Selected extract.
┄┄┄┄┄┄

Leidos, formerly known as Science Applications International Corporation (SAIC), is an American defense, aviation, information technology (Lockheed Martin IS&GS), and biomedical research company headquartered in Reston, Virginia, that provides scientific, engineering, systems integration, and technical services. Leidos merged with Lockheed Martin's IT sector, Information Systems & Global Solutions, in August 2016 to create the defense industry’s largest IT services provider. The Leidos-Lockheed Martin merger is one of the biggest transactions thus far in the consolidation of a defense sector. Leidos works extensively with the United States Department of Defense, the United States Department of Homeland Security, and the United States Intelligence Community, including the NSA, as well as other U.S. government civil agencies and selected commercial markets.

History

As SAIC

The company was founded by J. Robert "Bob" Beyster in 1969 in the La Jolla neighborhood of San Diego, California, as Science Applications Incorporated (SAI). Beyster, a former scientist for the Westinghouse Atomic Power Division and Los Alamos National Laboratory, who became the chairman of the Accelerator Physics Department of General Atomics in 1957, raised the money to start SAI by selling stock he had received from General Atomics, combined with funds raised from the early employees who bought stock in the young enterprise.

Initially the company's focus was on projects for the U.S. government related to nuclear power and weapons effects study programs.  The company was renamed Science Applications International Corporation (SAIC) as it expanded its operations. Major projects during Beyster's tenure included work on radiation therapy for the Los Alamos National Laboratory; technical support and management assistance to the development of the cruise missile in the 1970s; the cleanups of the Three Mile Island Nuclear Generating Station after its major accident, and of the contaminated community of Love Canal; design and performance evaluation of the Stars & Stripes 87, the winning ship for the 1987 America's Cup; and the design of the first luggage inspection machine to pass new Federal Aviation Administration tests following the terrorist bombing of Pan American flight 103 over Lockerbie, Scotland.

┄┄┄┄┄┄

Material supplied.
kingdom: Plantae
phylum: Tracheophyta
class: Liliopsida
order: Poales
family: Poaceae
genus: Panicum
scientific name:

┄┄┄┄┄┄

Copy the Leidos passage word for word, from "Initially the company's" to "over Lockerbie, Scotland.". The items are separate material from the Leidos passage.

Initially the company's focus was on projects for the U.S. government related to nuclear power and weapons effects study programs.  The company was renamed Science Applications International Corporation (SAIC) as it expanded its operations. Major projects during Beyster's tenure included work on radiation therapy for the Los Alamos National Laboratory; technical support and management assistance to the development of the cruise missile in the 1970s; the cleanups of the Three Mile Island Nuclear Generating Station after its major accident, and of the contaminated community of Love Canal; design and performance evaluation of the Stars & Stripes 87, the winning ship for the 1987 America's Cup; and the design of the first luggage inspection machine to pass new Federal Aviation Administration tests following the terrorist bombing of Pan American flight 103 over Lockerbie, Scotland.